Fantine, sans changer d'attitude, reprit d'une voix haute et avec un accent tout à la fois impérieux et déchirant:
—Il ne pourra venir? Pourquoi cela? Vous savez la raison. Vous la chuchotiez là entre vous. Je veux la savoir.
La servante se hâta de dire à l'oreille de la religieuse:
—Répondez qu'il est occupé au conseil municipal.

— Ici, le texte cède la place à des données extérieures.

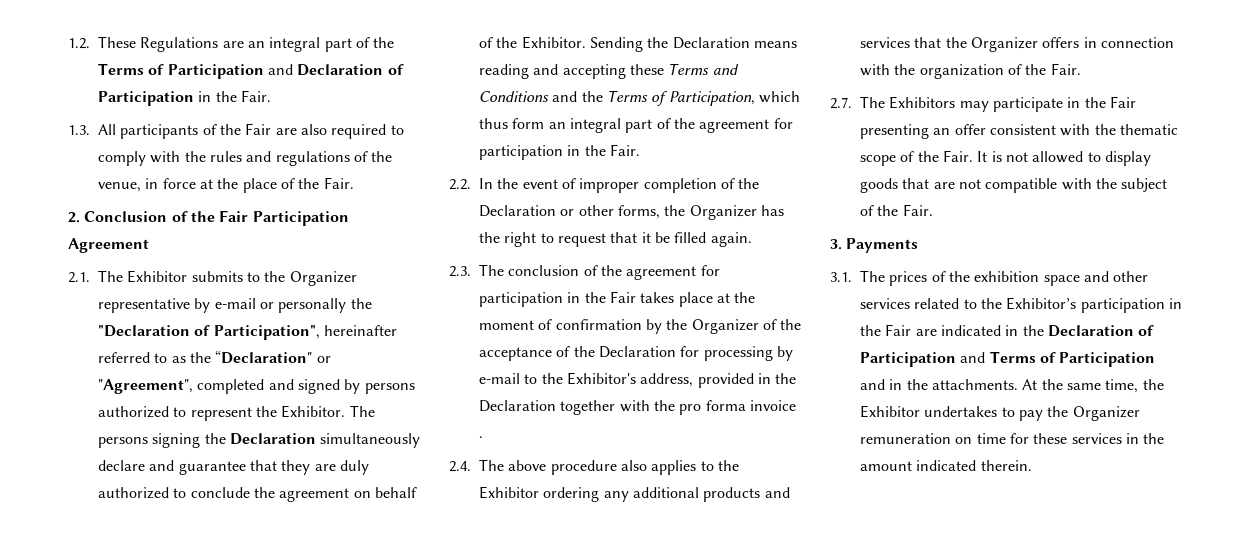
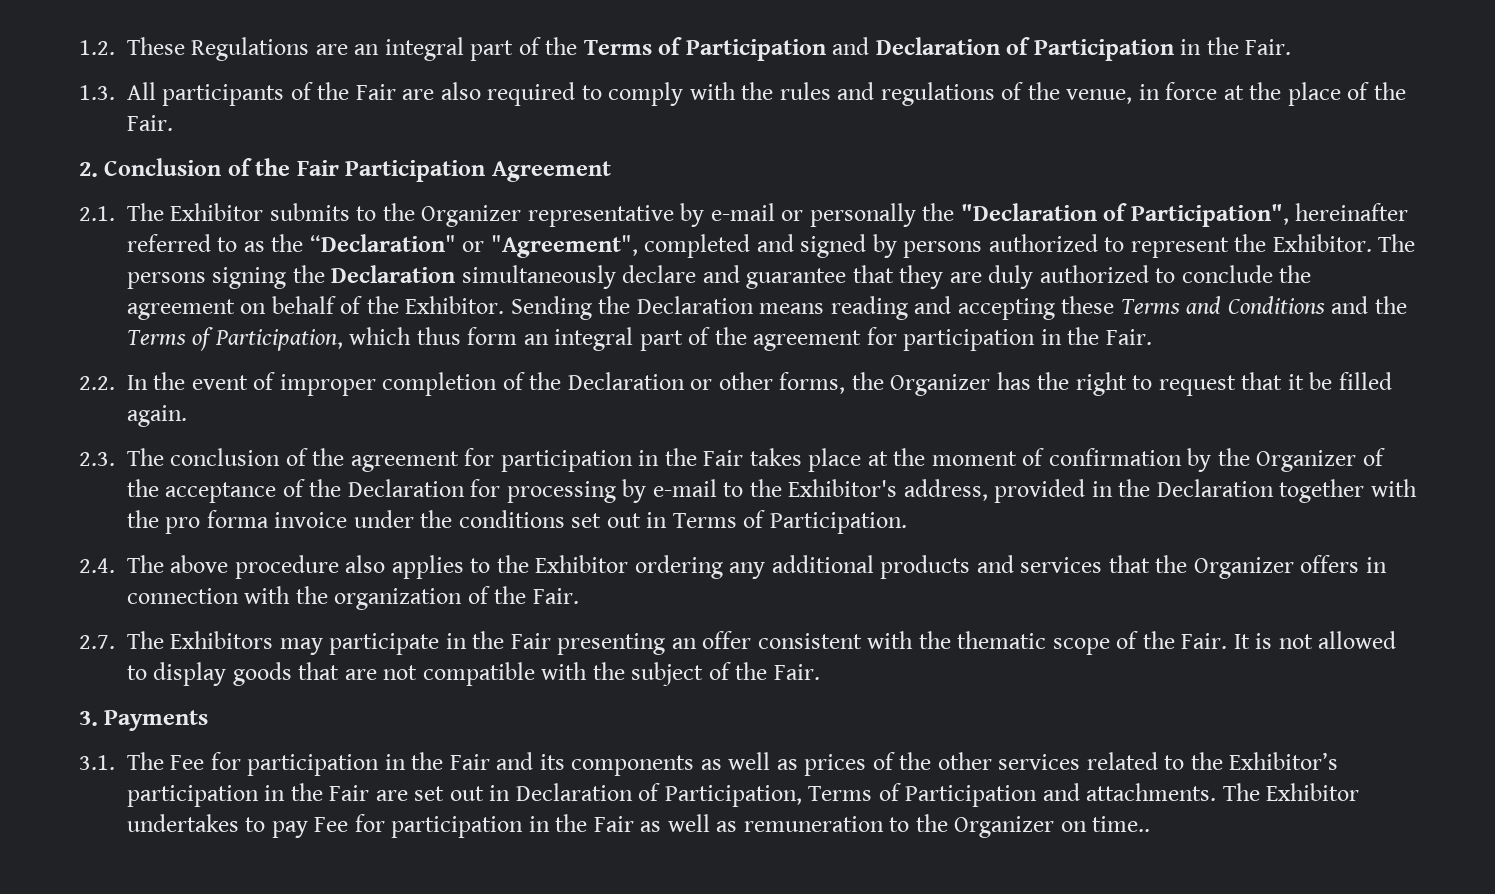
[479,436,483,438] . -> [353,510,907,534] under the conditions set out in Terms of Participation.
[889,271,1109,286] prices of the exhibition space and -> [170,752,932,776] Fee for participation in the Fair and its components as well as prices of the
[940,325,1155,337] [860,351,1156,367] [860,379,1164,393] [860,405,1140,421] [860,433,1165,444] [860,460,1032,471] indicated in the Declaration of Participation and Terms of Participation and in the attachments. At the same time, the Exhibitor undertakes to pay the Organizer remuneration on time for these services in the amount indicated therein. -> [414,783,1360,807] [127,814,1151,838] set out in Declaration of Participation, Terms of Participation and attachments. The Exhibitor undertakes to pay Fee for participation in the Fair as well as remuneration to the Organizer on time..

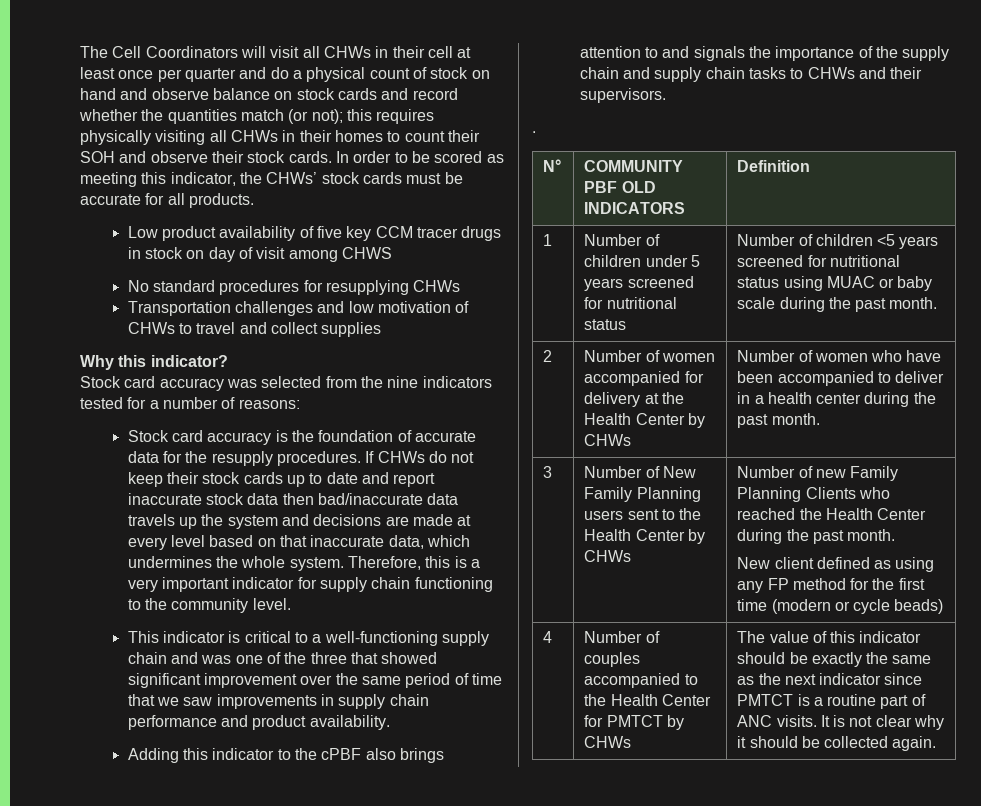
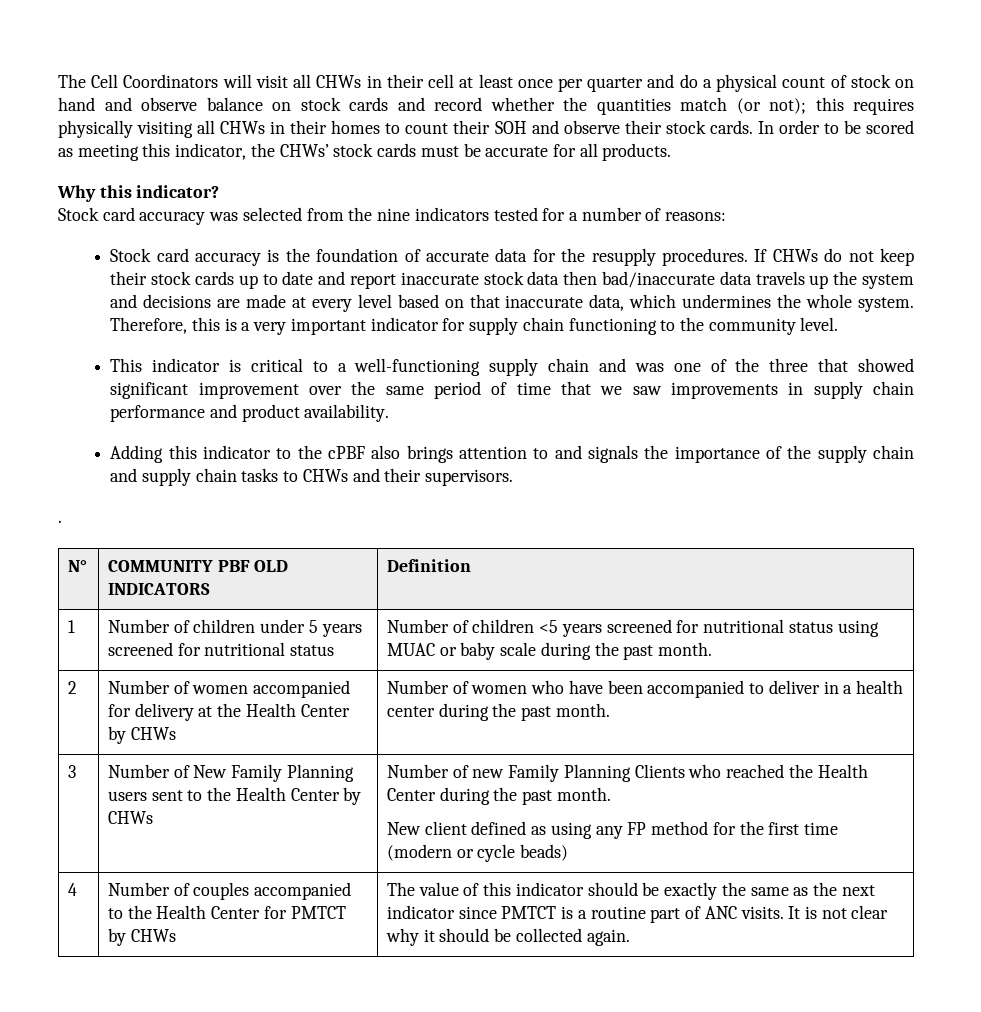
[127,226,502,241] [127,247,393,262] [127,280,461,295] [127,301,470,316] [127,322,382,337] // Low product availability of five key CCM tracer drugs in stock on day of visit among CHWS // No standard procedures for resupplying CHWs // Transportation challenges and low motivation of CHWs to travel and collect supplies -> (672, 152) none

La sœur Simplice rougit légèrement; c'était un mensonge que la servante lui proposait. D'un autre côté il lui semblait bien que dire la vérité à la malade ce serait sans doute lui porter un coup terrible et que cela était grave dans l'état où était Fantine. Cette rougeur dura peu. La sœur leva sur Fantine son œil calme et triste, et dit:
—Monsieur le maire est parti.
Fantine se redressa et s'assit sur ses talons. Ses yeux étincelèrent. Une joie inouïe rayonna sur cette physionomie douloureuse.
—Parti! s'écria-t-elle. Il est allé chercher Cosette!